#### [Given entries]
--*--

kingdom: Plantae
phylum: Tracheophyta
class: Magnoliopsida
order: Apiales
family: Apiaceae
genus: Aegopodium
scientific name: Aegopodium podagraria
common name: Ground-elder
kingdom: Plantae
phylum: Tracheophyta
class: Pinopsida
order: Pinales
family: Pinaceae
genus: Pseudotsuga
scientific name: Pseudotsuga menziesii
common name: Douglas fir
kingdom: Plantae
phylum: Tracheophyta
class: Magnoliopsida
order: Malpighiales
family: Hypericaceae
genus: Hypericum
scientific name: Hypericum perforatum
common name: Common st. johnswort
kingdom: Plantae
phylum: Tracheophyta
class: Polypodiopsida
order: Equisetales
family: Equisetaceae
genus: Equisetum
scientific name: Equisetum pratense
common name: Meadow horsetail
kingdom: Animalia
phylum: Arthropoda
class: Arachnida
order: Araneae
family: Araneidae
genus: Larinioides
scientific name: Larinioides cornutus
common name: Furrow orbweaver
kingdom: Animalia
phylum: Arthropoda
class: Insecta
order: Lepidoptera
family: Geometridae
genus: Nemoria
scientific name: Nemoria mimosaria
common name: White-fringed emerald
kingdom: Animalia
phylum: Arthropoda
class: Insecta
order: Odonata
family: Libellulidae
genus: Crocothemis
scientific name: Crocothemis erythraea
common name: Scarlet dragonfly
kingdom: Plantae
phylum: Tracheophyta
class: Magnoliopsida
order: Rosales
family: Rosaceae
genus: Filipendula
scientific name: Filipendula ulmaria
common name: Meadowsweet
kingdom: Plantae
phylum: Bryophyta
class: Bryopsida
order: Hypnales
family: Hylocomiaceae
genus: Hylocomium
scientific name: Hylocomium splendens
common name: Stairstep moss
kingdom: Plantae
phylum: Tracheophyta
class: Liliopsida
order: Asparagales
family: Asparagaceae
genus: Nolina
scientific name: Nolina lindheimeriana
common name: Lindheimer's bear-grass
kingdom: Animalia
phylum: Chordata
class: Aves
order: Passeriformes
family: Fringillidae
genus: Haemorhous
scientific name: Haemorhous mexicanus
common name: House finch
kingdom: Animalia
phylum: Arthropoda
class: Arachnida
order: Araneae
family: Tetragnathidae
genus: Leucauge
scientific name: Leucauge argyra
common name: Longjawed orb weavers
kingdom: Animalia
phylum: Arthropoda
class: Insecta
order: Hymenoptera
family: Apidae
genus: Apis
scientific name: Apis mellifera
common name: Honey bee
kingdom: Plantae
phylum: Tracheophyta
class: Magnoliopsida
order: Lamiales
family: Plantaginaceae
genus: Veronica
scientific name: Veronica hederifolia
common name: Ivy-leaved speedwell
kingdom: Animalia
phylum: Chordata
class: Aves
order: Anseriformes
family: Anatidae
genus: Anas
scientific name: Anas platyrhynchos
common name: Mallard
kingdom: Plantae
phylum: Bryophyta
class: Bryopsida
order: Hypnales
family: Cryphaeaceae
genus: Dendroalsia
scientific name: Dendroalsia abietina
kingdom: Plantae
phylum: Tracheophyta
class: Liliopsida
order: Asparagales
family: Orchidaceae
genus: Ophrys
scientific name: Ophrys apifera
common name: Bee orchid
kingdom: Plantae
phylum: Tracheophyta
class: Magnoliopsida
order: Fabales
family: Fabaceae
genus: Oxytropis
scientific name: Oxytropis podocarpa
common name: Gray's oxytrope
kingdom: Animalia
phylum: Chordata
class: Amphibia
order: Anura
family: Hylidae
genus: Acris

--*--

#### [Aim]
Write out verbatim the stretch of the records from the line containing "common name: Ivy-leaved speedwell" through the final line of the records.

#### [Complete response]
common name: Ivy-leaved speedwell
kingdom: Animalia
phylum: Chordata
class: Aves
order: Anseriformes
family: Anatidae
genus: Anas
scientific name: Anas platyrhynchos
common name: Mallard
kingdom: Plantae
phylum: Bryophyta
class: Bryopsida
order: Hypnales
family: Cryphaeaceae
genus: Dendroalsia
scientific name: Dendroalsia abietina
kingdom: Plantae
phylum: Tracheophyta
class: Liliopsida
order: Asparagales
family: Orchidaceae
genus: Ophrys
scientific name: Ophrys apifera
common name: Bee orchid
kingdom: Plantae
phylum: Tracheophyta
class: Magnoliopsida
order: Fabales
family: Fabaceae
genus: Oxytropis
scientific name: Oxytropis podocarpa
common name: Gray's oxytrope
kingdom: Animalia
phylum: Chordata
class: Amphibia
order: Anura
family: Hylidae
genus: Acris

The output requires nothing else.